Jean-Pierre Cloutier, auteur des Chroniques de Cybérie, chronique hebdomadaire des actualités d'Internet: "Mes suggestions s'adressent surtout aux diffuseurs de contenus qui ne respectent pas les normes techniques. Je m'explique. Le Consortium W3C est un organisme de normalisation des techniques du Web. Ses comités étudient les nouvelles techniques, et prescrivent des normes d'utilisation. Or, les producteurs et diffuseurs de contenus utilisent souvent des techniques propriétales, hors normes, propres à un logiciel ou à une plate-forme, ce qui donne lieu, par exemple, à des 'sites optimisés' pour Netscape ou pour Internet Explorer. Si ces sites soi-disant optimisés pour un fureteur ou un autre causent des problèmes pour les utilisateurs ordinaires, imaginez la difficulté d'adapter des contenus livrés hors normes à un consultation pour non-voyants. Il y a des efforts énormes pour rendre accessible à tous le contenu du Web, mais tant et aussi longtemps que les diffuseurs utiliseront des technologies hors normes, et ne tiendront pas leurs engagements pris, notamment, dans le cadre du Web Interoperability Project (WIP), la tâche sera difficile."
Gérard Fourestier, créateur des Rubriques à Bac, ensemble de documents permettant de se forger une culture et de comprendre le monde: "Les aveugles et malvoyants ont aussi droit de cité dans le cyberspace à la République des lettres et à la démocratie du savoir et, bien qu'ils soient encore loin de nos technologies, n'oublions pas les dizaines de millions d'aveugles et de malvoyants du Sud.
Jacky Minier, créateur de Diamedit, site de promotion d'inédits artistiques et littéraires: "Il faut distinguer malvoyants et aveugles. Pour les malvoyants jusqu'à un certain degré, il est assez simple de prévoir des moyens de grossissement des caractères et des illustrations. Pour les aveugles, c'est une toute autre affaire. Il faut envisager des fichiers vocaux qui permettront à ces derniers d'accéder aux contenus des pages enregistrés oralement. Un simple avertissement sonore à l'entrée du site demanderait au handicapé visuel de frapper une touche et de lancer ainsi le "son" de la page. C'est une chose très facile à réaliser avec la technologie RealAudio ou autre."

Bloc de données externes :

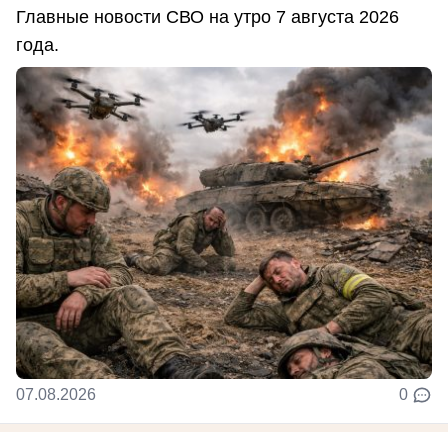
Главные новости СВО на утро 7 августа 2026
года.
07.08.2026
0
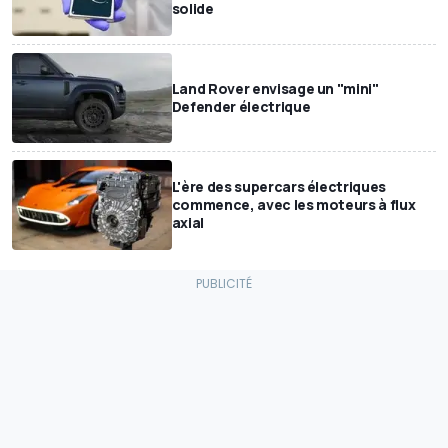
solide
Land Rover envisage un "mini"
Defender électrique
L'ère des supercars électriques
commence, avec les moteurs à flux
axial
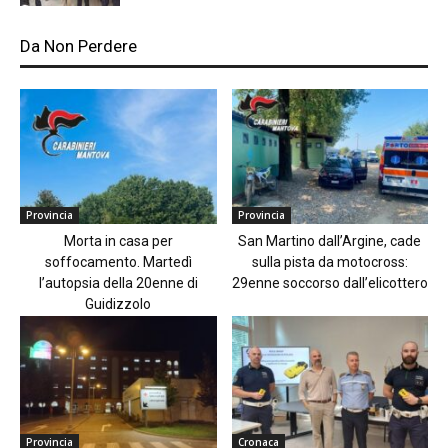
Da Non Perdere
Provincia
Provincia
Morta in casa per
San Martino dall’Argine, cade
soffocamento. Martedì
sulla pista da motocross:
l’autopsia della 20enne di
29enne soccorso dall’elicottero
Guidizzolo
Provincia
Cronaca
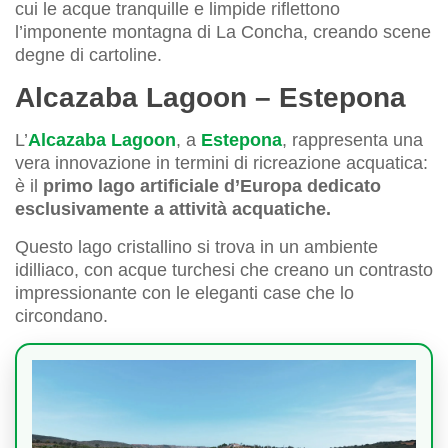
cui le acque tranquille e limpide riflettono
l’imponente montagna di La Concha, creando scene
degne di cartoline.
Alcazaba Lagoon – Estepona
L’
Alcazaba Lagoon
, a
Estepona
, rappresenta una
vera innovazione in termini di ricreazione acquatica:
è il
primo lago artificiale d’Europa dedicato
esclusivamente a attività acquatiche.
Questo lago cristallino si trova in un ambiente
idilliaco, con acque turchesi che creano un contrasto
impressionante con le eleganti case che lo
circondano.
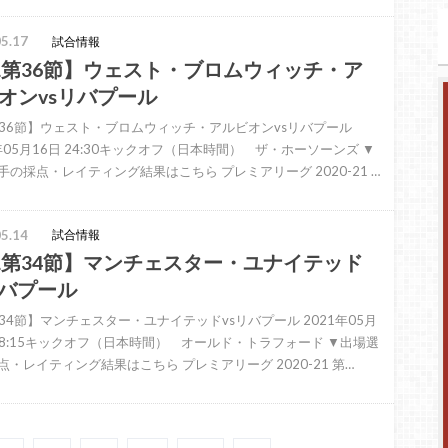
5.17
試合情報
L第36節】ウェスト・ブロムウィッチ・ア
オンvsリバプール
第36節】ウェスト・ブロムウィッチ・アルビオンvsリバプール
1年05月16日 24:30キックオフ（日本時間） ザ・ホーソーンズ ▼
手の採点・レイティング結果はこちら プレミアリーグ 2020-21 …
5.14
試合情報
L第34節】マンチェスター・ユナイテッド
リバプール
第34節】マンチェスター・ユナイテッドvsリバプール 2021年05月
 28:15キックオフ（日本時間） オールド・トラフォード ▼出場選
点・レイティング結果はこちら プレミアリーグ 2020-21 第…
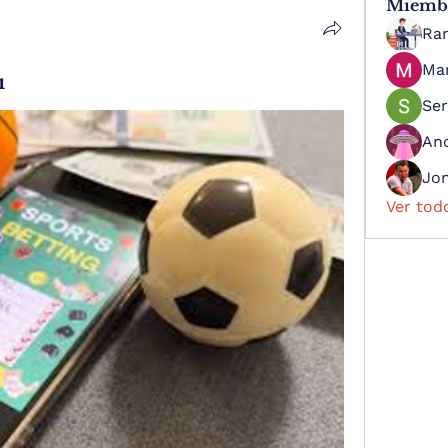
Miemb
Ra
Ma
ı
Ser
An
Jo
Ver tod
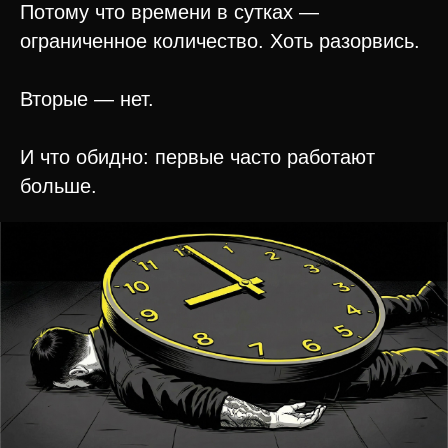
Потому что времени в сутках —
ограниченное количество. Хоть разорвись.
Вторые — нет.
И что обидно: первые часто работают
больше.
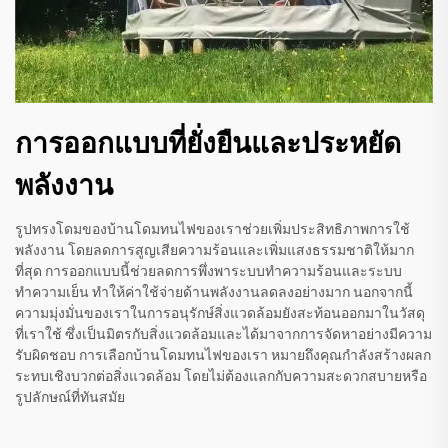
การออกแบบที่ยั่งยืนและประหยัด
พลังงาน
รูปทรงโดมของบ้านโดมทนไฟของเราช่วยเพิ่มประสิทธิภาพการใช้
พลังงาน โดยลดการสูญเสียความร้อนและเพิ่มแสงธรรมชาติให้มาก
ที่สุด การออกแบบนี้ช่วยลดการพึ่งพาระบบทำความร้อนและระบบ
ทำความเย็น ทำให้ค่าใช้จ่ายด้านพลังงานลดลงอย่างมาก นอกจากนี้
ความมุ่งมั่นของเราในการอนุรักษ์สิ่งแวดล้อมยังสะท้อนออกมาในวัสดุ
ที่เราใช้ ซึ่งเป็นมิตรกับสิ่งแวดล้อมและได้มาจากการจัดหาอย่างมีความ
รับผิดชอบ การเลือกบ้านโดมทนไฟของเรา หมายถึงคุณกำลังสร้างผลก
ระทบเชิงบวกต่อสิ่งแวดล้อม โดยไม่ต้องแลกกับความสะดวกสบายหรือ
รูปลักษณ์ที่ทันสมัย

Nicolas Pewny, créateur des éditions du Choucas, spécialisées notamment dans les romans policiers: "Je n'ai pas de suggestion particulière à formuler. Sauf peut-être que l'on donne plus de moyens pour une meilleure accessibilité. Cela vaut pour l'accès Internet en général, d'ailleurs."
Peter Raggett, directeur du CDI (centre de documentation et d'information) de l'Organisation de coopération et de développement économiques (OCDE): "Je préconise une augmentation du nombre d'enregistrements sonores, qui permettraient aux aveugles et mal-voyants d'écouter les textes du Web au moyen des haut-parleurs de leurs ordinateurs ou bien d'écouteurs."